* Stored data *
━━━━━━
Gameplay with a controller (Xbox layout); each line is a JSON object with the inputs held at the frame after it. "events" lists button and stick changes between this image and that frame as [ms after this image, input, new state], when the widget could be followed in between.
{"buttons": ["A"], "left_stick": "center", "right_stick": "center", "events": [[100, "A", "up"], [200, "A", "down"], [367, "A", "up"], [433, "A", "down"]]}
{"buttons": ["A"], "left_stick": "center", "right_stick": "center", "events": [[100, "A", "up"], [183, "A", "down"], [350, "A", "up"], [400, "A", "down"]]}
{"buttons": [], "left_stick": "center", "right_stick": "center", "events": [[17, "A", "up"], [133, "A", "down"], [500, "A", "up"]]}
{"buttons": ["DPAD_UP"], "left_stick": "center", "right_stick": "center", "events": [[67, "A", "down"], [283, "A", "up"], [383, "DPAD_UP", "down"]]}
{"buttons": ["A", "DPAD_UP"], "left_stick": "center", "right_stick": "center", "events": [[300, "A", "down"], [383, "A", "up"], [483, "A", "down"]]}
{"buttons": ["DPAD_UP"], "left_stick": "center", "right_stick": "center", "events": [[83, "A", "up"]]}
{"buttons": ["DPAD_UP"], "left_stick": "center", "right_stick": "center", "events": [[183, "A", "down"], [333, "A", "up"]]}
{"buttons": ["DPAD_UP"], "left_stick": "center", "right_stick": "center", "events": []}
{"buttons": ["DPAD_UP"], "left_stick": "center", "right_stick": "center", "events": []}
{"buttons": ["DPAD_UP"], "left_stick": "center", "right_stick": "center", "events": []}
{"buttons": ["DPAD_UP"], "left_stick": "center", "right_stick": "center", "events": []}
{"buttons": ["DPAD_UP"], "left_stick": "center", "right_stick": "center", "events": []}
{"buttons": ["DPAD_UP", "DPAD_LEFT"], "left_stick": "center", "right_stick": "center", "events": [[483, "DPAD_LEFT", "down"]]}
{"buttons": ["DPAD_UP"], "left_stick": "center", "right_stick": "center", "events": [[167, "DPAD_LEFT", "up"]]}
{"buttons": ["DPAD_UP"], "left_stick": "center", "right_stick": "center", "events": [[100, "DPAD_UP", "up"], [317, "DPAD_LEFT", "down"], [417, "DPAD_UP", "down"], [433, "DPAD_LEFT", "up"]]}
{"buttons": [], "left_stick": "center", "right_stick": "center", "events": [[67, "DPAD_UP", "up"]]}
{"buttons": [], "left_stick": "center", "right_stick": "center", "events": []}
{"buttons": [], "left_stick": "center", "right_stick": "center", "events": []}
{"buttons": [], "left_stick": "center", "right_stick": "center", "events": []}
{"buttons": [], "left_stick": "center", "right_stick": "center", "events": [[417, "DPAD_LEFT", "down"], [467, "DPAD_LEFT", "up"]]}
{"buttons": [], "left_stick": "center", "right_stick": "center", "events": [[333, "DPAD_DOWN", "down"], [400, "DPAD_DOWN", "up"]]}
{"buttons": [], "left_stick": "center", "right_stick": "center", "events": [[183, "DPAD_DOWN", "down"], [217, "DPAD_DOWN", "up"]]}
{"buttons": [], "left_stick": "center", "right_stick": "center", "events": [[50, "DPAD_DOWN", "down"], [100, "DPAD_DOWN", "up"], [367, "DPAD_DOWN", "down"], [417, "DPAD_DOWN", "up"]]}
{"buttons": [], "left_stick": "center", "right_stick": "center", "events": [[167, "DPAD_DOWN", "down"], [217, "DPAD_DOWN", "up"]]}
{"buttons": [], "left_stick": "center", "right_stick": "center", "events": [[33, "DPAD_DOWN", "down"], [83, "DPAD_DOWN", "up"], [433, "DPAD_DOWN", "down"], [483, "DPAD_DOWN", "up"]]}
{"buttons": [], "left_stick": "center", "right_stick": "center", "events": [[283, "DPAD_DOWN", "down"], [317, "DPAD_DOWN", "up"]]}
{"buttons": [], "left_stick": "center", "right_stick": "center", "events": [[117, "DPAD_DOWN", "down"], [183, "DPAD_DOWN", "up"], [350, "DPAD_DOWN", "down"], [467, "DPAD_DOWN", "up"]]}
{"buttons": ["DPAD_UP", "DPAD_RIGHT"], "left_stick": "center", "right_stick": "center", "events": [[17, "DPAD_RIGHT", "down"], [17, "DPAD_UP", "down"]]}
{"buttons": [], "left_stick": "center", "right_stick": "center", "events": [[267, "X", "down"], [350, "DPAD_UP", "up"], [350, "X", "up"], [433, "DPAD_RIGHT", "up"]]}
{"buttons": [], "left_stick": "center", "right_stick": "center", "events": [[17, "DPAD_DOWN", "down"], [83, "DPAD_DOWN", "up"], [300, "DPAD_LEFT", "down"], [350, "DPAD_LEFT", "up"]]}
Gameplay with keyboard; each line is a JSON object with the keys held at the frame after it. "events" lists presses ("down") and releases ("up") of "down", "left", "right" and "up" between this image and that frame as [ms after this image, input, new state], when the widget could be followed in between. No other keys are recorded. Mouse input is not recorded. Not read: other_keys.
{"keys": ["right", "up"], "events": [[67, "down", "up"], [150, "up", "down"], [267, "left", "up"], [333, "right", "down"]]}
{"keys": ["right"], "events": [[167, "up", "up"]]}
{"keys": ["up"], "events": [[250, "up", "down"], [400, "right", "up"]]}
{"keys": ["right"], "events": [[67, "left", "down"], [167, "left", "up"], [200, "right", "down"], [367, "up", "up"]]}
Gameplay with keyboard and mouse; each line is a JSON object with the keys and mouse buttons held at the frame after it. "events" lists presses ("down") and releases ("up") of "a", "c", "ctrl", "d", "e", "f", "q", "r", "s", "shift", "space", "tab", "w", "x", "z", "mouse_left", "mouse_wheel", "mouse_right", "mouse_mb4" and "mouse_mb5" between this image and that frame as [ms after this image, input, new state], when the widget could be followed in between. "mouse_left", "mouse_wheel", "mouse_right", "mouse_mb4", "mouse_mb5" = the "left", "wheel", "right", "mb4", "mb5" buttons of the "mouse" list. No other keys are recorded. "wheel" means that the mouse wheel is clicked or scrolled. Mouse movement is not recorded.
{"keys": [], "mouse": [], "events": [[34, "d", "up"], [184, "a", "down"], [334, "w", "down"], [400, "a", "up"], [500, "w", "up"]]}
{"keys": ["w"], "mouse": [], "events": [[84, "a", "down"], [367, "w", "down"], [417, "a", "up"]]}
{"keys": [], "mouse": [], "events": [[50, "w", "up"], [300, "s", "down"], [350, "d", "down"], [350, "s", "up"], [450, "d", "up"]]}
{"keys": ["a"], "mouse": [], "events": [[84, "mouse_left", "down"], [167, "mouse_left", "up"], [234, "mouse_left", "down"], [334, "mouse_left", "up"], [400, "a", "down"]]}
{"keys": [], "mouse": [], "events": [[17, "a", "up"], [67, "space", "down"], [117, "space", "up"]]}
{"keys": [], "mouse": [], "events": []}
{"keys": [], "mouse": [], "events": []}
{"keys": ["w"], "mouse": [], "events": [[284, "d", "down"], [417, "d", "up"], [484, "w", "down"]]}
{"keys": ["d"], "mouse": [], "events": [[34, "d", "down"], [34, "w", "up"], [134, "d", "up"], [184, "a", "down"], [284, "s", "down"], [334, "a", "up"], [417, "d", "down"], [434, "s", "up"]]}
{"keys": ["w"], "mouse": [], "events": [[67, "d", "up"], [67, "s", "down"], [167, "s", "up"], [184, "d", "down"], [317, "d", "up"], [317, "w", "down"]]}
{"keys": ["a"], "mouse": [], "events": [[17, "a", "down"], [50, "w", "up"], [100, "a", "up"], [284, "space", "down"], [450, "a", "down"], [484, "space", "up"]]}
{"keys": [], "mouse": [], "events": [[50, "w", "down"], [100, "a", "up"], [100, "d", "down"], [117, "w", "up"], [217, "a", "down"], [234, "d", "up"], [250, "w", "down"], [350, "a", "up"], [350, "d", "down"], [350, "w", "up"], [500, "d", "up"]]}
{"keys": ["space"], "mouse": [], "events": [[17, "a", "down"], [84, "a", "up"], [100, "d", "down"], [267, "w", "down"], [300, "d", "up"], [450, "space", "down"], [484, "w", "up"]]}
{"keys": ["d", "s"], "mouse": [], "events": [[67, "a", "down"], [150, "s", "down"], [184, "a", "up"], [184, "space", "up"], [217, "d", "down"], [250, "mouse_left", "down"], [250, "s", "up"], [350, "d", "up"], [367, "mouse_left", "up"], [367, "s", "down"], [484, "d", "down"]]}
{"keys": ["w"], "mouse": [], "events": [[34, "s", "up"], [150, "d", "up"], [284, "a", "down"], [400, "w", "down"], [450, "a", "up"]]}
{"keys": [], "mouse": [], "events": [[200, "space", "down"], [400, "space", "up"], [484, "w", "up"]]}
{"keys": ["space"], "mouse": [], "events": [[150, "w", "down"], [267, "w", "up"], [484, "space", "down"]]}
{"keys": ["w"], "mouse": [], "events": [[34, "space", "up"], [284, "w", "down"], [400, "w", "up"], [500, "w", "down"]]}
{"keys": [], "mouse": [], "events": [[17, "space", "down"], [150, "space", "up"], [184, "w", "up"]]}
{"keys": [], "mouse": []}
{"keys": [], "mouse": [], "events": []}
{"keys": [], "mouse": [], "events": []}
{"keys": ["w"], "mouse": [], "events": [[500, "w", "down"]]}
━━━━━━
* Task *
Above are the records; copy every line in them that holds the word "JSON".

* Answer area *
Gameplay with a controller (Xbox layout); each line is a JSON object with the inputs held at the frame after it. "events" lists button and stick changes between this image and that frame as [ms after this image, input, new state], when the widget could be followed in between.
Gameplay with keyboard; each line is a JSON object with the keys held at the frame after it. "events" lists presses ("down") and releases ("up") of "down", "left", "right" and "up" between this image and that frame as [ms after this image, input, new state], when the widget could be followed in between. No other keys are recorded. Mouse input is not recorded. Not read: other_keys.
Gameplay with keyboard and mouse; each line is a JSON object with the keys and mouse buttons held at the frame after it. "events" lists presses ("down") and releases ("up") of "a", "c", "ctrl", "d", "e", "f", "q", "r", "s", "shift", "space", "tab", "w", "x", "z", "mouse_left", "mouse_wheel", "mouse_right", "mouse_mb4" and "mouse_mb5" between this image and that frame as [ms after this image, input, new state], when the widget could be followed in between. "mouse_left", "mouse_wheel", "mouse_right", "mouse_mb4", "mouse_mb5" = the "left", "wheel", "right", "mb4", "mb5" buttons of the "mouse" list. No other keys are recorded. "wheel" means that the mouse wheel is clicked or scrolled. Mouse movement is not recorded.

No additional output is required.